"Kamu tidak dapat mengabdi kepada Allah dan kepada Mamon."
--- Matius 6:24Â
Pagi ini, Minggu, 21 September 2025Â pukul delapan tepat, lonceng Gereja Kristus Raja Semesta Alam di Tegalrejo berdentang. Suara dentang itu terdengar jernih, mengalun ke segala penjuru, seakan menjadi undangan lembut bagi umat untuk datang dan berhimpun. Udara pagi masih sejuk, sinar matahari menerobos masuk melalui kaca jendela, memberi cahaya hangat yang menenangkan. Hari itu bukan sekadar Minggu biasa, melainkan awal novena pertama menyambut ulang tahun paroki.
Ada yang berbeda pagi itu. Ekstrakurikuler paduan suara dan orkestra SMA Sedes Sapientiae Jambu Berasrama mendapat kesempatan melayani. Bagi anak-anak muda ini, tampil di hadapan umat bukan soal panggung kebanggaan, melainkan sebuah persembahan. Latihan panjang, jam-jam persiapan, bahkan rasa lelah, semuanya mereka bawa ke altar sebagai wujud syukur. Musik, bagi mereka, menjadi doa yang mengalun.
Suara yang Menyatu Menjadi Doa
Begitu lagu pembuka dilantunkan, suasana berubah. Nada demi nada mengalir, sopran, alto, tenor, dan bas berpadu. Orkestra dengan biola, flute, dan denting piano mengiringi lembut, menambah kedalaman suasana doa. Gereja yang semula riuh pelan dengan sapaan antarumat mendadak hening, larut dalam harmoni.
Bagi anak-anak muda itu, talenta yang mereka miliki bukan sekadar bakat yang dipamerkan. Mereka belajar bahwa talenta adalah anugerah yang seharusnya dipersembahkan kembali kepada Sang Pemberi. Setiap suara menjadi doa, setiap gesekan senar biola menjadi persembahan, setiap denting piano menjadi syukur.
Harmoni musik itu bukan hanya indah, tetapi juga menghadirkan pengalaman iman.
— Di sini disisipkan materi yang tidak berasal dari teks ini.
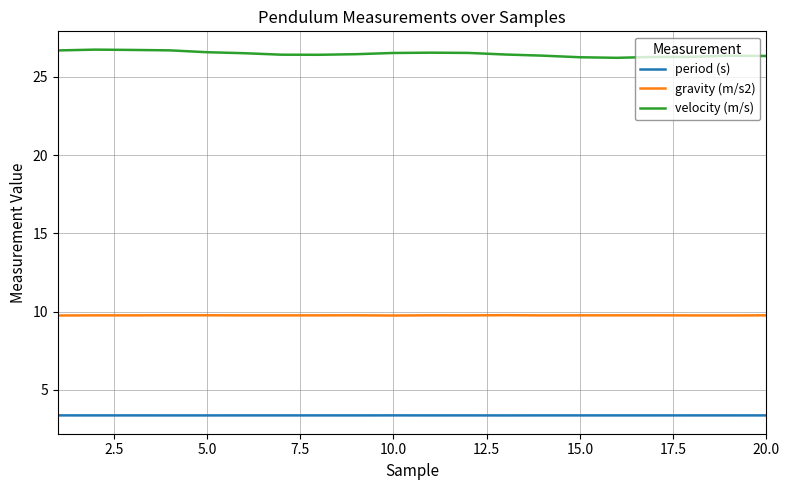

Which series has the largest range (max minus min)?

velocity (m/s)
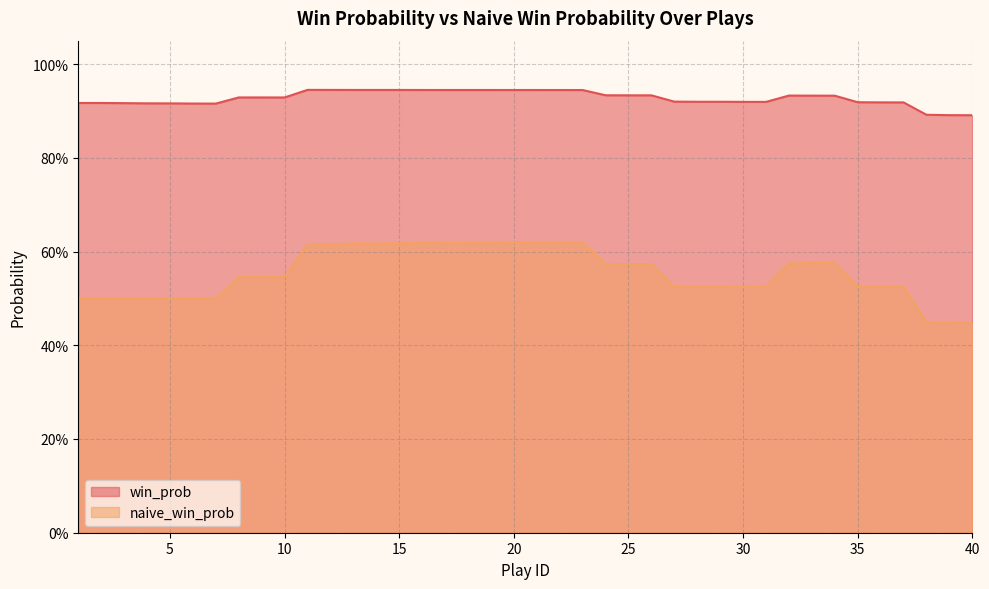

Count the win_prob values in the range 0 to 1.

40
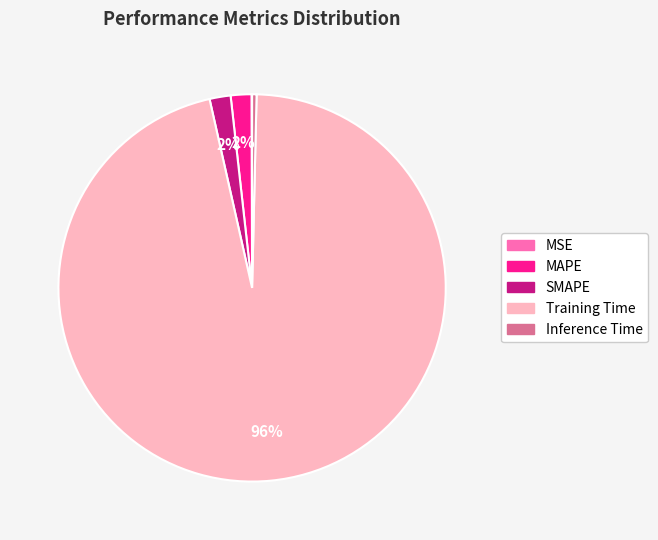

Which slice represents more than half of the pie?

Training Time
Umat merasakan bahwa musik bisa menjadi jembatan antara hati manusia dengan Tuhan.
Romo yang Turun dan Bertanya
Misa pagi itu dipimpin oleh Romo Adrianus Sulistyono, MSF, seorang imam yang dikenal ceria dan humoris. Romo tidak hanya berbicara dari balik altar, tetapi benar-benar hadir di tengah umat. Saat homili dimulai, beliau turun dari altar, berjalan ke lorong tengah, dan dengan senyum lebar bertanya, "Menurut panjenengan, mamon itu apa?"
Pertanyaan itu sempat membuat umat terdiam sejenak. Lalu jawaban mulai bermunculan: ada yang berkata "uang," ada yang menjawab "harta," ada pula yang menambahkan "hal duniawi." Bahkan ada yang dengan spontan menyebut "iblis." Jawaban-jawaban itu memancing tawa segar, tetapi sekaligus menyadarkan bahwa mamon memang segala sesuatu yang bisa menjauhkan manusia dari Tuhan.